On avait, en effet, touché le cœur.

Alors tout fut découvert ; Mathieu revint à la vie.

Il se garda bien de raconter son aventure du bois ; mais on avait vu son trésor. Ne pouvant plus le garder chez lui, il se décida à le placer où il lui rapporterait le plus et sûrement.

Notre homme alla donc trouver le maire. Celui-ci, qui était un brave homme, se mit en tête de faire faire une bonne action à Mathieu. Cela devait étonner tout le pays.

« Père Mathieu, lui dit-il, avant de placer tout ça, vous devriez faire une chose qui vous porterait bonheur. Il y a ici la mère Nicole, qui est veuve avec sept enfants ; un loup enragé a mordu sa vache et les pauvres gens n’ont plus rien. Vous devriez lui acheter une génisse, ça ne coûte pas cher et vous porterait bonheur. »

Puis, comme il était bavard, le brave homme raconta à Mathieu quelle fière chasse on avait faite à ce loup qui avait inquiété toute la contrée ; tous les louvetiers du département y étaient, ils s’étaient séparés en deux bandes et on avait fini par tuer le loup pendant la nuit. Les chevaux et les chiens en avaient une telle frayeur qu’ils en avaient les crins et le poil tout droits. Les chiens n’ont pas donné de voix, ce qui prouvait que l’animal était vraiment enragé.

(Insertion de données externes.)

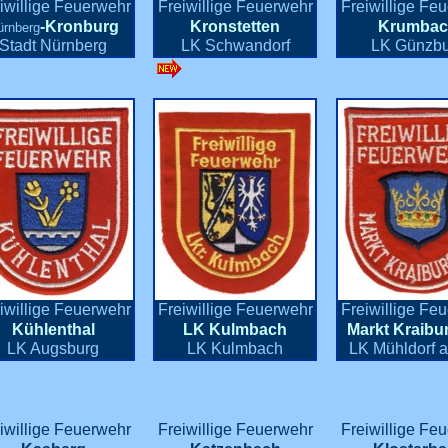
iwillige Feuerwehr
Freiwillige Feuerwehr
Freiwillige Fe
-Kronburg
Kronstetten
Krumbac
ürnberg
Stadt Nürnberg
LK Schwandorf
LK Günzbu
iwillige Feuerwehr
Freiwillige Feuerwehr
Freiwillige Fe
Kühlenthal
LK Kulmbach
Markt Kraibun
LK Augsburg
LK Kulmbach
LK Mühldorf 
iwillige Feuerwehr
Freiwillige Feuerwehr
Freiwillige Fe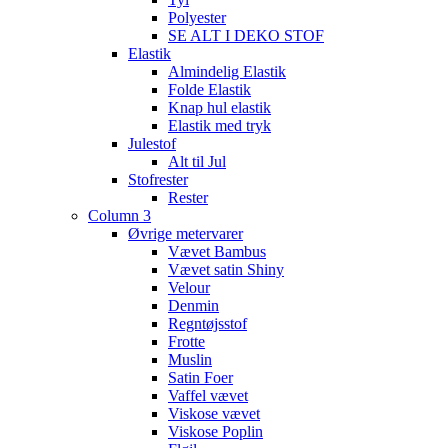
Polyester
SE ALT I DEKO STOF
Elastik
Almindelig Elastik
Folde Elastik
Knap hul elastik
Elastik med tryk
Julestof
Alt til Jul
Stofrester
Rester
Column 3
Øvrige metervarer
Vævet Bambus
Vævet satin Shiny
Velour
Denmin
Regntøjsstof
Frotte
Muslin
Satin Foer
Vaffel vævet
Viskose vævet
Viskose Poplin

Le père Mathieu comprit que c’était là sa chasse de Robin-des-Bois, qu’il avait pensé perdre la vie et son argent ; sans savoir ce qu’il faisait, il compta cent francs pour la génisse de Nicole, comme s’il eût payé quelque chose.

Quand il se ravisa, il n’était plus temps. Nicole eut sa vache, et le maire aida le vieil avare à trouver un sûr placement pour son trésor : il avait dans son bas cent mille francs en or et billets de banque.